A decisão ocorreu após a efetivação do depósito de R$ 18 milhões em conta bancária do setor patronal, repasse liberado pelo Executivo estadual.
A confirmação do crédito põe fim a dois dias inteiros de paradas e transtornos no sistema de deslocamento de passageiros na cidade.
Lideranças dos trabalhadores agradeceram o apoio da população ao movimento e destacaram que a mobilização visava garantir a quitação dos salários pendentes.
A origem do conflito remonta a seis meses de atrasos no repasse do subsídio público do passe livre estudantil para alunos da rede estadual.
A gestão estadual argumentou que o setor empresarial recusava o montante de R$ 18 milhões por exigir R$ 44 milhões, embasando o repasse em liminar da Justiça.
Paralelamente, a administração municipal confirmou a transferência de mais de R$ 280 milhões para cobrir as passagens de estudantes da rede da capital.
O prefeito Renato Júnior cobrou posicionamento do governador Roberto Cidade, culminando no anúncio do depósito pelo vice-governador Serafim Corrêa.
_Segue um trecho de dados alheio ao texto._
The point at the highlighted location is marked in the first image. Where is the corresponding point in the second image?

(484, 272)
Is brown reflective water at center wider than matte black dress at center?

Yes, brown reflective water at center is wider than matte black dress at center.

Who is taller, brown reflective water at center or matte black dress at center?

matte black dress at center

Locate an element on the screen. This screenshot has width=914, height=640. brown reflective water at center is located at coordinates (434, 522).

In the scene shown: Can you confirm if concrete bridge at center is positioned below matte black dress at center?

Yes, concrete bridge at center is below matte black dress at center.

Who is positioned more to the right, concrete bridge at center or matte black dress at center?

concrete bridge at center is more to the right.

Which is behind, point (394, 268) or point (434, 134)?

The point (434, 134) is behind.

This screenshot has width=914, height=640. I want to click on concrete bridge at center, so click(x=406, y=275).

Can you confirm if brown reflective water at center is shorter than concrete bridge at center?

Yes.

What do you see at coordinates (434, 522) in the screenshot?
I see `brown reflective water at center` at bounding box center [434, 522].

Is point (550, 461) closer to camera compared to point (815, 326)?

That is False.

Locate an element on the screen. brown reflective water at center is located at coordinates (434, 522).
Impasse na tarifa e ameaça de novas paralisações
O nó central da disputa financeira reside no valor cobrado por cada bilhete no sistema de transporte.
Enquanto a catraca cobra R$ 5,00 do usuário comum, o custo operacional real varia de R$ 8,50 a R$ 9,30 por viagem.
As empresas cobram o valor da tarifa cheia, mas o Estado garantiu o direito legal de pagar apenas R$ 2,50 por estudante.
Entidades do setor pedem revisão logística dos custos, enquanto o governo ratifica que pagará estritamente a quantia determinada pela Justiça do Amazonas.
Diante da volatilidade dos repasses, o presidente sindical Givancir Oliveira alertou para o risco de novas greves se houver atrasos em 06 de agosto.